_TASK A_
Could you reproduce the mailing list reply about vinyl secondary index divergence word for word?
_TASK B_
Could you rename "Majoor" to "Kapitein" in the records, starting at their first line and ending at the line containing "kinderen leerden het", and return only those lines with everything else unchanged?

_SOURCE TEXT_
________

[tarantool-patches] Re: [PATCH 1/3] vinyl: fix secondary index divergence on update

Konstantin Osipov kostja at tarantool.org
Sat May 25 09:11:57 MSK 2019


* Vladimir Davydov <vdavydov.dev at gmail.com> [19/05/25 06:41]:

Vladimir, 

could you clarify your comments a bit?

> If an UPDATE request doesn't touch key parts of a secondary index, we
> don't need to write it to the index memory level or dump it to disk, as

We don't have a separate memtable for secondary keys. Better say
"we don't need to re-index it in the in-memory secondary index".

> this would only increase IO load. Historically, we use column mask set
> by the UPDATE operation to skip secondary indexes that are not affected
> by the operation on commit. However, there's a problem here: the column
> mask isn't precise - it may have a bit set even if the corresponding
> column doesn't really get updated, e.g. consider {'+', 2, 0}.

The column does get updated, but the update doesn't change its
value. Now I am making the ends of it.

________

_DATA PROVIDED_

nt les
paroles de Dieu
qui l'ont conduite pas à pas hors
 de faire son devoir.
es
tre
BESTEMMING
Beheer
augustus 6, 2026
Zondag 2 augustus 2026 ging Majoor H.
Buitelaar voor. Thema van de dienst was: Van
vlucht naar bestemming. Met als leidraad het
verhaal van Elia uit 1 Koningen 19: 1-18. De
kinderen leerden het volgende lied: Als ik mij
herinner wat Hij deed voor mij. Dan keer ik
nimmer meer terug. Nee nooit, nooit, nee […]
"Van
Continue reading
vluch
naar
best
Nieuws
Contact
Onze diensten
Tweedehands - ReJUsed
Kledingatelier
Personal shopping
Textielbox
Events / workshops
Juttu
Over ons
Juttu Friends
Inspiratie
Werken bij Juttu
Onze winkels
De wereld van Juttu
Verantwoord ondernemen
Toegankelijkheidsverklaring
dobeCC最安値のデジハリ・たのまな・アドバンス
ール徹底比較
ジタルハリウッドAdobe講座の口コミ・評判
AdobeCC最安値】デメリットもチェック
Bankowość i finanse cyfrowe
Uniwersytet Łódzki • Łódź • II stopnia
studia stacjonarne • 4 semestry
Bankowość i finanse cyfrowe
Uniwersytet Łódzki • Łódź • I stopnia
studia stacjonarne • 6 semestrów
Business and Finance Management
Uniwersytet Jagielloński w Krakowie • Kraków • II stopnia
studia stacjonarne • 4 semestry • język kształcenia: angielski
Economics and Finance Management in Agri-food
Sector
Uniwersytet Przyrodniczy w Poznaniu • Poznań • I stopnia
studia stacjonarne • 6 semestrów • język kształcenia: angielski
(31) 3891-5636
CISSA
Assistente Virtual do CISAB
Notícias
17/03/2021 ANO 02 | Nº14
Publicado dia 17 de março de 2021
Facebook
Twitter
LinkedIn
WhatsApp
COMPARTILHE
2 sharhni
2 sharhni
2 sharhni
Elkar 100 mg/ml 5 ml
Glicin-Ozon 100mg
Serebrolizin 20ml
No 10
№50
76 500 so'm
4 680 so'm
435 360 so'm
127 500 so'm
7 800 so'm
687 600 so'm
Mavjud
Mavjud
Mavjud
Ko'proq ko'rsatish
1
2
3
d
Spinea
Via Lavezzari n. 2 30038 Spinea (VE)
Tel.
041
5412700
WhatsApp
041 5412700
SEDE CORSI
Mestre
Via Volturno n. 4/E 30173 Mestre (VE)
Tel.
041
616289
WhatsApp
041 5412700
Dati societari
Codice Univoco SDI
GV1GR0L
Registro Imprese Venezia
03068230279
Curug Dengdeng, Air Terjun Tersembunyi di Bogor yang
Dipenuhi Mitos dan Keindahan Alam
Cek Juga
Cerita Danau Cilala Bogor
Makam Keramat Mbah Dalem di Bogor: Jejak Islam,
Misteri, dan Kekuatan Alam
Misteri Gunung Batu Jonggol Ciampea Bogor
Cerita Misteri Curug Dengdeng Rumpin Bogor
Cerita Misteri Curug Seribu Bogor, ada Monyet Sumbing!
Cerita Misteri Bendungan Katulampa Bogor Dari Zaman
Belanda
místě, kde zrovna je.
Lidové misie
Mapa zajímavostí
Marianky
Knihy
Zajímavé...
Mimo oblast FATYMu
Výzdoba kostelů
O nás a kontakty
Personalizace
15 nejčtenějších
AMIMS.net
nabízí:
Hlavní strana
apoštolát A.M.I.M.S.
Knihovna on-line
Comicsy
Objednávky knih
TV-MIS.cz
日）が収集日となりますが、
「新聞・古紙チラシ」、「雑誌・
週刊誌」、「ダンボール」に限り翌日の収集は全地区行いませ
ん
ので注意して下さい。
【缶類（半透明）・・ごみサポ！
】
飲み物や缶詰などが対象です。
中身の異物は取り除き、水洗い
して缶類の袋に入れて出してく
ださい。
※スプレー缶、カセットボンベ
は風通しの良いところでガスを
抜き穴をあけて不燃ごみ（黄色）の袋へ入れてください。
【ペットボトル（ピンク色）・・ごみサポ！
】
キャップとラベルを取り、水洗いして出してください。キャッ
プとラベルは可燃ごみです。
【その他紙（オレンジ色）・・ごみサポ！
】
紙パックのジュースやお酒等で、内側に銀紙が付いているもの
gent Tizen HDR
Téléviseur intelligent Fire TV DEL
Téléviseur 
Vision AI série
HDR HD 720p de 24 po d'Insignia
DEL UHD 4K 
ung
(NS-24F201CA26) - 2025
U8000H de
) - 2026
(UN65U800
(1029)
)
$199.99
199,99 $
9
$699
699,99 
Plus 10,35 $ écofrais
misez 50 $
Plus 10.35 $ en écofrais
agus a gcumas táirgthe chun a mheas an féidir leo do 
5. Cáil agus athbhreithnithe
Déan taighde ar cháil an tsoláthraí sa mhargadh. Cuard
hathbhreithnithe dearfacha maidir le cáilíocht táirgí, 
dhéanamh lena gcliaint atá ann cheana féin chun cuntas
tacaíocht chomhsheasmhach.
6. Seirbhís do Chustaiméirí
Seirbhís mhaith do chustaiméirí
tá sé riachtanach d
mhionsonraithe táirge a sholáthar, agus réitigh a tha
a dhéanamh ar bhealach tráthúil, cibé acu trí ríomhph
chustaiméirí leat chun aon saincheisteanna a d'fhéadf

________

_EXERCISE ANSWER A_
[tarantool-patches] Re: [PATCH 1/3] vinyl: fix secondary index divergence on update

Konstantin Osipov kostja at tarantool.org
Sat May 25 09:11:57 MSK 2019


* Vladimir Davydov <vdavydov.dev at gmail.com> [19/05/25 06:41]:

Vladimir, 

could you clarify your comments a bit?

> If an UPDATE request doesn't touch key parts of a secondary index, we
> don't need to write it to the index memory level or dump it to disk, as

We don't have a separate memtable for secondary keys. Better say
"we don't need to re-index it in the in-memory secondary index".

> this would only increase IO load. Historically, we use column mask set
> by the UPDATE operation to skip secondary indexes that are not affected
> by the operation on commit. However, there's a problem here: the column
> mask isn't precise - it may have a bit set even if the corresponding
> column doesn't really get updated, e.g. consider {'+', 2, 0}.

The column does get updated, but the update doesn't change its
value. Now I am making the ends of it.

_EXERCISE ANSWER B_
nt les
paroles de Dieu
qui l'ont conduite pas à pas hors
 de faire son devoir.
es
tre
BESTEMMING
Beheer
augustus 6, 2026
Zondag 2 augustus 2026 ging Kapitein H.
Buitelaar voor. Thema van de dienst was: Van
vlucht naar bestemming. Met als leidraad het
verhaal van Elia uit 1 Koningen 19: 1-18. De
kinderen leerden het volgende lied: Als ik mij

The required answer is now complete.